Returning home from the police station, Peterson is murdered by Plato's hit man, who Reacher now believes to be a police officer. Holland orders the entire department to return to the station but tells Reacher that he cannot bear to tell the news to Peterson's widow. While Reacher is at Peterson's house, the prison siren goes off. Reacher, lacking a vehicle, runs two miles to protect Salter. He is too late, and finds her shot dead in her library, her gun in her pocket. Contemplating suicide, Reacher calls Turner and reveals that he nearly killed a one-star general who had stolen food supplies meant for Reacher and other troops stationed in Kuwait during the Gulf War, costing Reacher his command and his career in the army. When Turner tells Reacher she is not married, he promises to head towards Virginia the next day.
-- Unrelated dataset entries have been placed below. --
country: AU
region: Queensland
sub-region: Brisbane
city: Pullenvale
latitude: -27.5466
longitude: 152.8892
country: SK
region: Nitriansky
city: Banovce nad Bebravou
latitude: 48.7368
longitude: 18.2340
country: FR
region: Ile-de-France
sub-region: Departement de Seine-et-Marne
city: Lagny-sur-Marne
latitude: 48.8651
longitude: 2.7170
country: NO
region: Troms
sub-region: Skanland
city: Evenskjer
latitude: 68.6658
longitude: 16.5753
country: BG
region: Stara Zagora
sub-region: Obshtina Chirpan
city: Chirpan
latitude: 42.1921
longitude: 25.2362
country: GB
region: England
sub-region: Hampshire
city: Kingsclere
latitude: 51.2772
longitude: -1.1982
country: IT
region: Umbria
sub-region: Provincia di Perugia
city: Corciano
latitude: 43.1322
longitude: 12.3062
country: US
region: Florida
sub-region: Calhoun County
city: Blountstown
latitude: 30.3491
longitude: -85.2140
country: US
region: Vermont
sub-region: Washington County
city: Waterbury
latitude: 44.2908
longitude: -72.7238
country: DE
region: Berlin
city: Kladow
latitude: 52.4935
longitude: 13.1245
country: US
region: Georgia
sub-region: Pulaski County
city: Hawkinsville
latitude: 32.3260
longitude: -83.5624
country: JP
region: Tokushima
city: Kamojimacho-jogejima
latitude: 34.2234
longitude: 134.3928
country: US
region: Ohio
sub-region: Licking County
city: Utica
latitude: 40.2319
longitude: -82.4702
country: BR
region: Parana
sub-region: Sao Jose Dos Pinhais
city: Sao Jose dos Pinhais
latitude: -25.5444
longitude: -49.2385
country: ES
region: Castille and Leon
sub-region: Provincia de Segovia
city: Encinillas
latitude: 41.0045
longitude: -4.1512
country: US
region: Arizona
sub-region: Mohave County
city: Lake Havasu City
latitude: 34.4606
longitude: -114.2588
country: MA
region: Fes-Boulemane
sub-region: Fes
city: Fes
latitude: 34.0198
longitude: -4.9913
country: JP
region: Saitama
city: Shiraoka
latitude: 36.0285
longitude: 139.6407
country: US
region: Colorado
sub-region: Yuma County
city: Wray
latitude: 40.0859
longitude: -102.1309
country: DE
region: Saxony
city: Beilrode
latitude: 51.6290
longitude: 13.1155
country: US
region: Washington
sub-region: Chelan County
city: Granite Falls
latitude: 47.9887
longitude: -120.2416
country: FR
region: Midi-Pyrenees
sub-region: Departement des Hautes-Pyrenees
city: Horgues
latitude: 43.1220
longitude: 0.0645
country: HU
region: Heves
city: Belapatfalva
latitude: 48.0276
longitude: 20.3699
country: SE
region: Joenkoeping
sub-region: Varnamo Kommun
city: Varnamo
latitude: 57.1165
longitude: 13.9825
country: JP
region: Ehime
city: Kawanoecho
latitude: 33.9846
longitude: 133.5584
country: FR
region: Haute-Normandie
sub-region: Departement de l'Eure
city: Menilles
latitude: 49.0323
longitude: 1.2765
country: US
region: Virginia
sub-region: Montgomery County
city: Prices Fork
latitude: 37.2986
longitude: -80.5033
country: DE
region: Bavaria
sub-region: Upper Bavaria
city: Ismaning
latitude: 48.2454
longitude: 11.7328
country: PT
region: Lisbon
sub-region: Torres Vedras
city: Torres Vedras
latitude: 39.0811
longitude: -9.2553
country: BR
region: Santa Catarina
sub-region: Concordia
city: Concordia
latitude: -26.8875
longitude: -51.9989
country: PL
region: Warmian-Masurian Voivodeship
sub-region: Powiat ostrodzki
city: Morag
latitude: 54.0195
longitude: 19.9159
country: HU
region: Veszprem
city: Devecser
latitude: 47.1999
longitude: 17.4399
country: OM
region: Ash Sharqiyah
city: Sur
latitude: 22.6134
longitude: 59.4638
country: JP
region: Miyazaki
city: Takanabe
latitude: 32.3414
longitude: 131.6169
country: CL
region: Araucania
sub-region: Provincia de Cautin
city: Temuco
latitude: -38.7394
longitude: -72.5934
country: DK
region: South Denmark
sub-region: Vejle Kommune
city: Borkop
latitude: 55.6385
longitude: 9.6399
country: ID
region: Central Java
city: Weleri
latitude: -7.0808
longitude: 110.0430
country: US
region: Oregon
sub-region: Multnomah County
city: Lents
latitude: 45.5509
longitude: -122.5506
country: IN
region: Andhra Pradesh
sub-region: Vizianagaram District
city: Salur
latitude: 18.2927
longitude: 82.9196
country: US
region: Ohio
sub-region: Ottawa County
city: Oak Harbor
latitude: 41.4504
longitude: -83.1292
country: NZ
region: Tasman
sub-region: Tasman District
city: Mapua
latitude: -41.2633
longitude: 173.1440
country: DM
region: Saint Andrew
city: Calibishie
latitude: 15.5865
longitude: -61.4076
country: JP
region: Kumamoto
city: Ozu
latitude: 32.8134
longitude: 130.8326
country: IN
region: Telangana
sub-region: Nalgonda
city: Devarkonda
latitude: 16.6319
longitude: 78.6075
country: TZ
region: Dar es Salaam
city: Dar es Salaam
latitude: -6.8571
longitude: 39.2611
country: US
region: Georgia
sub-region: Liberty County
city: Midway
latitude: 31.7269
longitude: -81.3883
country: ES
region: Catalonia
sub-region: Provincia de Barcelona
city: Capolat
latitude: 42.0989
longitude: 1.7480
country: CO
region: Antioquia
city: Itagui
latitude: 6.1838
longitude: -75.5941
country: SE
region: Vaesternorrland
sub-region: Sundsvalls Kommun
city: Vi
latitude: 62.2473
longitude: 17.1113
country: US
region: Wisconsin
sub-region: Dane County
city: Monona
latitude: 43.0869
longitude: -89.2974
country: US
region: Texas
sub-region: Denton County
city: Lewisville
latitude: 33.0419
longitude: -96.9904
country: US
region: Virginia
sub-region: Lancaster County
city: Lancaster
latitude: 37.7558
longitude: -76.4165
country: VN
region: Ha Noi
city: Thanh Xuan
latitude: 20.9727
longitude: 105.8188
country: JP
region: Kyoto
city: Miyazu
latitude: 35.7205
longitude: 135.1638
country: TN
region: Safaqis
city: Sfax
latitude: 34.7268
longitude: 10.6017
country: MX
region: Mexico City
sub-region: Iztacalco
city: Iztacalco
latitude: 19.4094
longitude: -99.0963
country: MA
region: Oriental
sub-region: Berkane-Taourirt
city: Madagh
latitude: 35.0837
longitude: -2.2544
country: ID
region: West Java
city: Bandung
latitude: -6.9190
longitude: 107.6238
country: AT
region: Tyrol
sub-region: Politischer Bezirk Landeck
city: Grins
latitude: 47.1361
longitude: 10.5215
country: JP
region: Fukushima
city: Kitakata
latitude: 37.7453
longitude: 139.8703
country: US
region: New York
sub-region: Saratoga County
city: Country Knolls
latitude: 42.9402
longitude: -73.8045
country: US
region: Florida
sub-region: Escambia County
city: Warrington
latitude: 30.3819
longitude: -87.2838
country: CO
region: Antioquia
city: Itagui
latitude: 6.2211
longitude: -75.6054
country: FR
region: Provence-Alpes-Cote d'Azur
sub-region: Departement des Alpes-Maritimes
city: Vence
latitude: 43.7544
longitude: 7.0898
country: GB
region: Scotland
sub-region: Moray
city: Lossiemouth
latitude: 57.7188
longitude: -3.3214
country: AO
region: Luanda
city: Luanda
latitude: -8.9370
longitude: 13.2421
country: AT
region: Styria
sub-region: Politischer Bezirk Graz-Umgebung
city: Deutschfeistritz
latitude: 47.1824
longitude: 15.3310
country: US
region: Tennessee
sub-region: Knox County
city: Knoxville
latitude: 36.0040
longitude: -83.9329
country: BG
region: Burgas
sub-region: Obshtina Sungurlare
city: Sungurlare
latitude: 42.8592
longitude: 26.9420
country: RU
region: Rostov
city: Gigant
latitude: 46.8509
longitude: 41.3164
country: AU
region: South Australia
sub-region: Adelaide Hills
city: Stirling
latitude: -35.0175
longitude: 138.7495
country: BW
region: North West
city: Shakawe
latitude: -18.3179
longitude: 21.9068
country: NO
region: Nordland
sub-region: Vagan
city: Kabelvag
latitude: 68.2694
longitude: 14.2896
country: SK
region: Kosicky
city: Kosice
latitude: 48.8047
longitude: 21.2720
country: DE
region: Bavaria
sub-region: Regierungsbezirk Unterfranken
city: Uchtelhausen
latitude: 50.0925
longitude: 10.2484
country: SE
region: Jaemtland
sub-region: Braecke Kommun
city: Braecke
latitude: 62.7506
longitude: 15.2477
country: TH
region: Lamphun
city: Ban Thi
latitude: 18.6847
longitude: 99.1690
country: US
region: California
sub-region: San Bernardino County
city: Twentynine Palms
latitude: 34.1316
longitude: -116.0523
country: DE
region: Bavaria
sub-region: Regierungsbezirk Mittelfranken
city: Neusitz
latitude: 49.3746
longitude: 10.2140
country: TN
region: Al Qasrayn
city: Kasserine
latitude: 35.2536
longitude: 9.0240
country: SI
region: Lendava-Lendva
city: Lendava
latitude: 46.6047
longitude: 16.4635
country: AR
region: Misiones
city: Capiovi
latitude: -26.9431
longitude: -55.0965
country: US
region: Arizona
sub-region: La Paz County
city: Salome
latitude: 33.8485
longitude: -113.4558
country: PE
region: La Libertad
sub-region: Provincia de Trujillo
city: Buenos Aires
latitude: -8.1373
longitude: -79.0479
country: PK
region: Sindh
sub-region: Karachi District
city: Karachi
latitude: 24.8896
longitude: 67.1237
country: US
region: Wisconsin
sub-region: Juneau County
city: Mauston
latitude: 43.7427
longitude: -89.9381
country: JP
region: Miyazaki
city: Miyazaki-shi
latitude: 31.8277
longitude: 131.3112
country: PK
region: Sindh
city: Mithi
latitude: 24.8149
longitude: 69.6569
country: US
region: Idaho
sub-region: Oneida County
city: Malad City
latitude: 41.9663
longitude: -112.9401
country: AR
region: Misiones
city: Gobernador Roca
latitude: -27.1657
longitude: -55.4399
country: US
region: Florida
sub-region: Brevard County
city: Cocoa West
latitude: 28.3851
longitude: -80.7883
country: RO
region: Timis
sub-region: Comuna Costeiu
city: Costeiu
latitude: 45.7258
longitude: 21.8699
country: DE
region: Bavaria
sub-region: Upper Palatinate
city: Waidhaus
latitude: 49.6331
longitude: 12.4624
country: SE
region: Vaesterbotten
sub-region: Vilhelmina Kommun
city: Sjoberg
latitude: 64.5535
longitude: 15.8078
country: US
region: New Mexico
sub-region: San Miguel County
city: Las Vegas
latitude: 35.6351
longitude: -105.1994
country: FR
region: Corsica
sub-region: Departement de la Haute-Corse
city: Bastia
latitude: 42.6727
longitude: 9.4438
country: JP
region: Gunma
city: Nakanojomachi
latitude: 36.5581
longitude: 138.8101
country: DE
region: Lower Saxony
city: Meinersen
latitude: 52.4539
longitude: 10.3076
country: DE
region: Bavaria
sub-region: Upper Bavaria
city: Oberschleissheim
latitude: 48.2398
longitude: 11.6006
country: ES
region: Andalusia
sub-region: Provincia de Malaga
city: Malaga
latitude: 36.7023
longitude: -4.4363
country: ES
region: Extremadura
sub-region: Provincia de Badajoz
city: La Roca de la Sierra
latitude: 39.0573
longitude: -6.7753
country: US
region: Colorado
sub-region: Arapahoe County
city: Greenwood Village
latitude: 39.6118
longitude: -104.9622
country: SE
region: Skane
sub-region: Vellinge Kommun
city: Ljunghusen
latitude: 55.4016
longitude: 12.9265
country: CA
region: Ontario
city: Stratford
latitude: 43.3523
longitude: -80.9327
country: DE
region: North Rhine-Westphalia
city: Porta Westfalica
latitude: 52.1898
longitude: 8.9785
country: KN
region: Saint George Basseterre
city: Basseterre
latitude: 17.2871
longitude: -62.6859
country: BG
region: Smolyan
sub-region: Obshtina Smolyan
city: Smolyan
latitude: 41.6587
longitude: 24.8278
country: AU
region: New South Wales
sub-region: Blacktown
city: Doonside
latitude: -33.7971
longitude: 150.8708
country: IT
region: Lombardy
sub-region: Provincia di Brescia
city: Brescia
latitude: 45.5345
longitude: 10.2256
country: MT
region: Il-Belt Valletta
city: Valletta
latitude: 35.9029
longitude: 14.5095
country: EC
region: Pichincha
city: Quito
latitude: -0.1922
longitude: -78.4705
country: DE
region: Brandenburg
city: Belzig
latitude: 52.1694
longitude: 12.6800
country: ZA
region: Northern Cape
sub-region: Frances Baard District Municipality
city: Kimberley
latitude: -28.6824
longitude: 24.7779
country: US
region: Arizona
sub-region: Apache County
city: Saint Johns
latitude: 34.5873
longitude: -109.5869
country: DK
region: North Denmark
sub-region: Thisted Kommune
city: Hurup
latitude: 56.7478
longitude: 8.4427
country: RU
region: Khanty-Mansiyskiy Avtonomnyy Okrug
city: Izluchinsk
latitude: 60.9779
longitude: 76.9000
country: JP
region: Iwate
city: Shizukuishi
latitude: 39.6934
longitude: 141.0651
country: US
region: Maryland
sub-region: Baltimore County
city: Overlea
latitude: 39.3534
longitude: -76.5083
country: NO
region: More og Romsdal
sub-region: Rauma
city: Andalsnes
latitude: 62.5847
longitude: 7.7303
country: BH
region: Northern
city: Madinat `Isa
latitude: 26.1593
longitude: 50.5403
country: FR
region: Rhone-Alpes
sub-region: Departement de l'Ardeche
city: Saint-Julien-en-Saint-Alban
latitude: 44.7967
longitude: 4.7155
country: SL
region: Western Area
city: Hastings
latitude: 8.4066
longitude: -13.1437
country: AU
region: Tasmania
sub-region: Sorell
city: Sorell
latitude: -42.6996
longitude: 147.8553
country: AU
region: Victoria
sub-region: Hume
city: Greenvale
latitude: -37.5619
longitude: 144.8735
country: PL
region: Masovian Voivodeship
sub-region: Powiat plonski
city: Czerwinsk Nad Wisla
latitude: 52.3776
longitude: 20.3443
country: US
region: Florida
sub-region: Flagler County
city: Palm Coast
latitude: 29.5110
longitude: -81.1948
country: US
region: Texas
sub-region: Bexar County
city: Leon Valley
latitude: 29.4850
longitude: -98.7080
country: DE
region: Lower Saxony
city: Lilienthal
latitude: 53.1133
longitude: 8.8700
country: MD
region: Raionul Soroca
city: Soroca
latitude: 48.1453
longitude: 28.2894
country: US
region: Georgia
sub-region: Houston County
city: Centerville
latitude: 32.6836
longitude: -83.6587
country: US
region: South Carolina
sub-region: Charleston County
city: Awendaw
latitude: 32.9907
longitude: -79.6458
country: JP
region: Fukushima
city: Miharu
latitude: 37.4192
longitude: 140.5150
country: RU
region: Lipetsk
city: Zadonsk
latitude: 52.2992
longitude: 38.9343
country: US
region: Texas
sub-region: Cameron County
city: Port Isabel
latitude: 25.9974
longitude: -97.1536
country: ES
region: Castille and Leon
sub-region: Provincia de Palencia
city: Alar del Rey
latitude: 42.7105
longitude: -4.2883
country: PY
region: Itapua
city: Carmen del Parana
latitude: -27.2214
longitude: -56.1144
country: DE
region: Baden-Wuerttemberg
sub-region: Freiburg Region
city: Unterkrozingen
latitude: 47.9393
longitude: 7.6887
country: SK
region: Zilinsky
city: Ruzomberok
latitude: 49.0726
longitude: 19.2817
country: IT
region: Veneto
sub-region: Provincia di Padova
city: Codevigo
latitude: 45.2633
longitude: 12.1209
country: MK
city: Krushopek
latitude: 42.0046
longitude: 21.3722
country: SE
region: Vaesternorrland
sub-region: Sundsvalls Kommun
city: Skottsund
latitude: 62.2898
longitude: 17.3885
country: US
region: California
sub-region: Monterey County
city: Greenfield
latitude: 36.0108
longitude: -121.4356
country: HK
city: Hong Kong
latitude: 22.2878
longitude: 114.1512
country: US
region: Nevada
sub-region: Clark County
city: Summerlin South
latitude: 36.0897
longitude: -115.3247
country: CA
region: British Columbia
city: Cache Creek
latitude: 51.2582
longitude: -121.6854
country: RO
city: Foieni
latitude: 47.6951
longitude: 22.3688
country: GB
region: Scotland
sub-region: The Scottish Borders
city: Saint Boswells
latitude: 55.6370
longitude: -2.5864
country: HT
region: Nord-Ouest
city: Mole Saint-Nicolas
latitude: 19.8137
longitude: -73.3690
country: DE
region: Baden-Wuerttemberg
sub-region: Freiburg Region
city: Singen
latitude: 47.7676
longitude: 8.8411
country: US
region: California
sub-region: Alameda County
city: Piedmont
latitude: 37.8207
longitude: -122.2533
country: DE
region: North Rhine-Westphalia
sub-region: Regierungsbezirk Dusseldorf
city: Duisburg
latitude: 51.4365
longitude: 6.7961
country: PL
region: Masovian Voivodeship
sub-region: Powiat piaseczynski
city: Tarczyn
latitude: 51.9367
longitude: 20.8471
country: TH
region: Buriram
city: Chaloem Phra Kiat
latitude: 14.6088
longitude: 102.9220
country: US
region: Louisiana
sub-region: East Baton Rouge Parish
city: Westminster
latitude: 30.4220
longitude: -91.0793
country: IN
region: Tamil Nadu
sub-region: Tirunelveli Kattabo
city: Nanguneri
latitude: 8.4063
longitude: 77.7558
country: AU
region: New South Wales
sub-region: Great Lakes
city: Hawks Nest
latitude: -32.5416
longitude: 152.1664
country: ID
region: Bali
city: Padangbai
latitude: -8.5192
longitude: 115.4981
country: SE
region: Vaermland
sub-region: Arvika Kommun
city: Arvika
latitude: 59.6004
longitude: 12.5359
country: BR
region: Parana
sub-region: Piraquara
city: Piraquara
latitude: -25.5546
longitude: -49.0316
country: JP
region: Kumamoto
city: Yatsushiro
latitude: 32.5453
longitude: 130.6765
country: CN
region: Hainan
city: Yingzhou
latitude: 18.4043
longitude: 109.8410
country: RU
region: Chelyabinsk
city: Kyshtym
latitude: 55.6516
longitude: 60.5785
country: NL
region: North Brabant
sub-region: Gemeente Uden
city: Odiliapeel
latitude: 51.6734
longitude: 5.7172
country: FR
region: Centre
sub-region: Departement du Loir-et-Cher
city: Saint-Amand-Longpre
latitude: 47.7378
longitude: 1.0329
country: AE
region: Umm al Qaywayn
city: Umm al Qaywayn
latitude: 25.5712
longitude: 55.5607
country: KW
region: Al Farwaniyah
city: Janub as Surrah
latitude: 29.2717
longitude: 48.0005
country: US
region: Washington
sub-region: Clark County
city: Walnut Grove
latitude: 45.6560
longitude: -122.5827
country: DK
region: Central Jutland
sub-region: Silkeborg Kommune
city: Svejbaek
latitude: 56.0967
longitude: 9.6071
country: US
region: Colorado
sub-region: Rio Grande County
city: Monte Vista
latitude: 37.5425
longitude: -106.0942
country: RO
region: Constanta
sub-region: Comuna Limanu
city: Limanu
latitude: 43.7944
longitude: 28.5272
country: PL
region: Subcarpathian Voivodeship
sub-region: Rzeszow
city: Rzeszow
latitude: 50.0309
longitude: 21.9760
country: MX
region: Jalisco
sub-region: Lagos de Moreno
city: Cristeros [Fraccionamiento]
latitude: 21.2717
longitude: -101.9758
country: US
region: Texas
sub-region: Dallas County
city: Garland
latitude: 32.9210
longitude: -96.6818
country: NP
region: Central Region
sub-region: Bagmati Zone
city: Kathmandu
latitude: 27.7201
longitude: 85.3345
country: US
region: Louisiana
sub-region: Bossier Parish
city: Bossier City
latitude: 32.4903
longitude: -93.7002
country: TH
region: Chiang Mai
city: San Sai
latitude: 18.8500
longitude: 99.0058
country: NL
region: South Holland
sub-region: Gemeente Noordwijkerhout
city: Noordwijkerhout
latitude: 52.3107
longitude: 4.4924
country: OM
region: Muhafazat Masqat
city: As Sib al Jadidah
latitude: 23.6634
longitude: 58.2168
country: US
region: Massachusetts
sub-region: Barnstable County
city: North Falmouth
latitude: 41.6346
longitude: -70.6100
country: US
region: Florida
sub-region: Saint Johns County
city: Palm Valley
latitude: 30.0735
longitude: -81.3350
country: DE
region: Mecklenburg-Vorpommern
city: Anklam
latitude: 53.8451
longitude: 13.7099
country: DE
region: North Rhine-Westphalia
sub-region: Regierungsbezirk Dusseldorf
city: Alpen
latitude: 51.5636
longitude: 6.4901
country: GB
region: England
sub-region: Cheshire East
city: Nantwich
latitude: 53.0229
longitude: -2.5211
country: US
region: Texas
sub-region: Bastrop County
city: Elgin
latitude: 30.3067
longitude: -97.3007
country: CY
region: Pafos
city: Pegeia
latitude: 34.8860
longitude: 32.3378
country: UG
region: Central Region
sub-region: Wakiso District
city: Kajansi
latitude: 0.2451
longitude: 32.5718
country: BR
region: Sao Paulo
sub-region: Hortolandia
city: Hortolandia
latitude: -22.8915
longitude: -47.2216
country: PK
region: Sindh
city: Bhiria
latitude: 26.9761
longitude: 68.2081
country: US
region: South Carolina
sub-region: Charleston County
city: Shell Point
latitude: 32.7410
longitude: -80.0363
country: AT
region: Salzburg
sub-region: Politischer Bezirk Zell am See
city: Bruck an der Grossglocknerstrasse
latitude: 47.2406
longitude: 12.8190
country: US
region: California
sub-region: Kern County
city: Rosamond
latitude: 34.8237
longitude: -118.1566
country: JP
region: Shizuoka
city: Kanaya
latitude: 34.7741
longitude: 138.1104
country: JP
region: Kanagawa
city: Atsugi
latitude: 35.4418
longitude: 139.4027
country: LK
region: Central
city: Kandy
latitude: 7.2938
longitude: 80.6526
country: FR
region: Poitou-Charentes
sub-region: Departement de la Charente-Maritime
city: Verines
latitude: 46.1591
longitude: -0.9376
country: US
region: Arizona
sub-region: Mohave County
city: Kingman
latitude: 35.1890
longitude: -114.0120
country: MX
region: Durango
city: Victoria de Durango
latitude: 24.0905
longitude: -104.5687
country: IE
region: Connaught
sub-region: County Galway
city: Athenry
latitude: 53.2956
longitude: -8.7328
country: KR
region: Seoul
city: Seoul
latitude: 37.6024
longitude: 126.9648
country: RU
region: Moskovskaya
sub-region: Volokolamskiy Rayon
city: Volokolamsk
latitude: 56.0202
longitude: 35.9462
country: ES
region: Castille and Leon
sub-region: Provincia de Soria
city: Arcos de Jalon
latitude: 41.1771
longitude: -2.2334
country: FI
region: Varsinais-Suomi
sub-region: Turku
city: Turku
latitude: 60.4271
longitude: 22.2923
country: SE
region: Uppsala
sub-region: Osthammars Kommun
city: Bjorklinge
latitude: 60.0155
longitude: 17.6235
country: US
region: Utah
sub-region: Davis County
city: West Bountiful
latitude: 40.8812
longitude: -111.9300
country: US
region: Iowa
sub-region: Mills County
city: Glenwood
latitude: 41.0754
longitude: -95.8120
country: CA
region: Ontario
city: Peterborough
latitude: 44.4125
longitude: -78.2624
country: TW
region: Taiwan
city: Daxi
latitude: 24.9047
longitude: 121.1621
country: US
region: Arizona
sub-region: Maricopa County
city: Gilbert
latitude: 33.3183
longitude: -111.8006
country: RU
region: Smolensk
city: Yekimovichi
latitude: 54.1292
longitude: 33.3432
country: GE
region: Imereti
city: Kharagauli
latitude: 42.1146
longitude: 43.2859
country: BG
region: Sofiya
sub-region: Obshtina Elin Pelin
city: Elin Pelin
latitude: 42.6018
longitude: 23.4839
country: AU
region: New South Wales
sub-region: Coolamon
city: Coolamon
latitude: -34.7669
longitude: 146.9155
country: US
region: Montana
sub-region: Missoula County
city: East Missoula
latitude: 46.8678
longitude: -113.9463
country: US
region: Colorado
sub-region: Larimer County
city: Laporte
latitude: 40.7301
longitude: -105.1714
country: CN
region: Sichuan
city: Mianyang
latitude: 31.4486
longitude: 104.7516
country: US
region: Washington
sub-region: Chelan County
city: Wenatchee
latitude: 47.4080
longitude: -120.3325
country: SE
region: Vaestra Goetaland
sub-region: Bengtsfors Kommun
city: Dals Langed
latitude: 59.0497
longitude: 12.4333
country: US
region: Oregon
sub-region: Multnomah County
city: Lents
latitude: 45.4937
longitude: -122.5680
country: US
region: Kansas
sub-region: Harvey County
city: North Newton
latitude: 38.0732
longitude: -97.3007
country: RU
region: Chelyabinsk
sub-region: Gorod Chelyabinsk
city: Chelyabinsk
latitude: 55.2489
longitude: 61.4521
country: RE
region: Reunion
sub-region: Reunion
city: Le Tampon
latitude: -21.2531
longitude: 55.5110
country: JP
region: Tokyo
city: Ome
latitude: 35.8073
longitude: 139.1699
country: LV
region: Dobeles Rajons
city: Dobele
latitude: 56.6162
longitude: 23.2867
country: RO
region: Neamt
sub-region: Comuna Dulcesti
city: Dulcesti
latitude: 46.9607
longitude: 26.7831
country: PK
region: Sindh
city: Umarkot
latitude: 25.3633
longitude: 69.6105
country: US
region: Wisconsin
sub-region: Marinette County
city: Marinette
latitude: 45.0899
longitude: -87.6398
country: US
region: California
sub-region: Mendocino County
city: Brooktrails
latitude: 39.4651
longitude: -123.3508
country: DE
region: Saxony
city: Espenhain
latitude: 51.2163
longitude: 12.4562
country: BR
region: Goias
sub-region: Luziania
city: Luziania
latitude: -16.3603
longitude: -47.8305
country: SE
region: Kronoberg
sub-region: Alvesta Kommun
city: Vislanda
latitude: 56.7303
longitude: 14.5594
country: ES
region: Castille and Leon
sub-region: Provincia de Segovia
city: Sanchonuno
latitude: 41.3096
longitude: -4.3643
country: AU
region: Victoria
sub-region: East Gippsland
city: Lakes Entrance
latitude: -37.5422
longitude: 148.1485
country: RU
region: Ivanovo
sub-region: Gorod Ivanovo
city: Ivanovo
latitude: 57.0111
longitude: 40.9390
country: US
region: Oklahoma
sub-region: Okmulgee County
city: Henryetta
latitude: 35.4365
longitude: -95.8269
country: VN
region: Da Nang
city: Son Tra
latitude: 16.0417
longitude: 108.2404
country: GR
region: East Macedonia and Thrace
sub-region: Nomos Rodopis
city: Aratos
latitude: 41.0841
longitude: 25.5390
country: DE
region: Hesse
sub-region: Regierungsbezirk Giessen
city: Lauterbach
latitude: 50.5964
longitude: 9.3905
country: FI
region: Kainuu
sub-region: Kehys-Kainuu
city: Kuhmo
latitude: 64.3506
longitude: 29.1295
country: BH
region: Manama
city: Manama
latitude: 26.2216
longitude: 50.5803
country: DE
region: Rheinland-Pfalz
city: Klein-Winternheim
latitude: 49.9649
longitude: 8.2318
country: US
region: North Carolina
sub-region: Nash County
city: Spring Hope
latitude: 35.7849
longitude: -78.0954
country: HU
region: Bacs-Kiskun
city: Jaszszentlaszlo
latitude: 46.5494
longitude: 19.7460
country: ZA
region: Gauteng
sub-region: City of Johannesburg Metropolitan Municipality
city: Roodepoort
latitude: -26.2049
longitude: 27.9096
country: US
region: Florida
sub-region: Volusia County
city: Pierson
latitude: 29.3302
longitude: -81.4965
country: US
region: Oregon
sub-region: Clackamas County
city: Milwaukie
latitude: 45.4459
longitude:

Plato and a crew of henchmen fly to the compound on his private Boeing 737 to pack the plane full of loot and methamphetamine before selling the compound to a Russian mobster. While the two drive out to the base, Reacher reveals that he knows Holland is the hit man working for Plato, causing Holland to deliberately crash his police car. Reacher executes Holland after learning of his role in Salter's death. Plato arrives, and Reacher pretends that he is Holland and goes underground with the drug lord. Reacher kills Plato. Meanwhile, two of Plato's men, who are actually working for the Russian, kill the other henchmen and begin pumping jet fuel from the plane into the tunnels. Reacher runs up the stairs as the henchmen drop a flare down the shaft.

In Virginia, Turner watches news reports of an explosion outside Bolton, giving off fumes containing some kind of stimulant. A month later, she is redeployed to Afghanistan without a call from Reacher.

==Critical reception==

What heats “61 Hours” to the boiling point is Mr. Child’s decision to defy his own conventions. In the interests of pure gamesmanship he seems hellbent on doing everything differently this time. For starters, there’s the setting: recent books have found Reacher in assorted warm-weather American towns and in Manhattan. This one makes new rules by marooning him in South Dakota after a tour bus carrying 20 elderly tourists and one giant (“like a hitchhiker, but not quite”) skids off a road.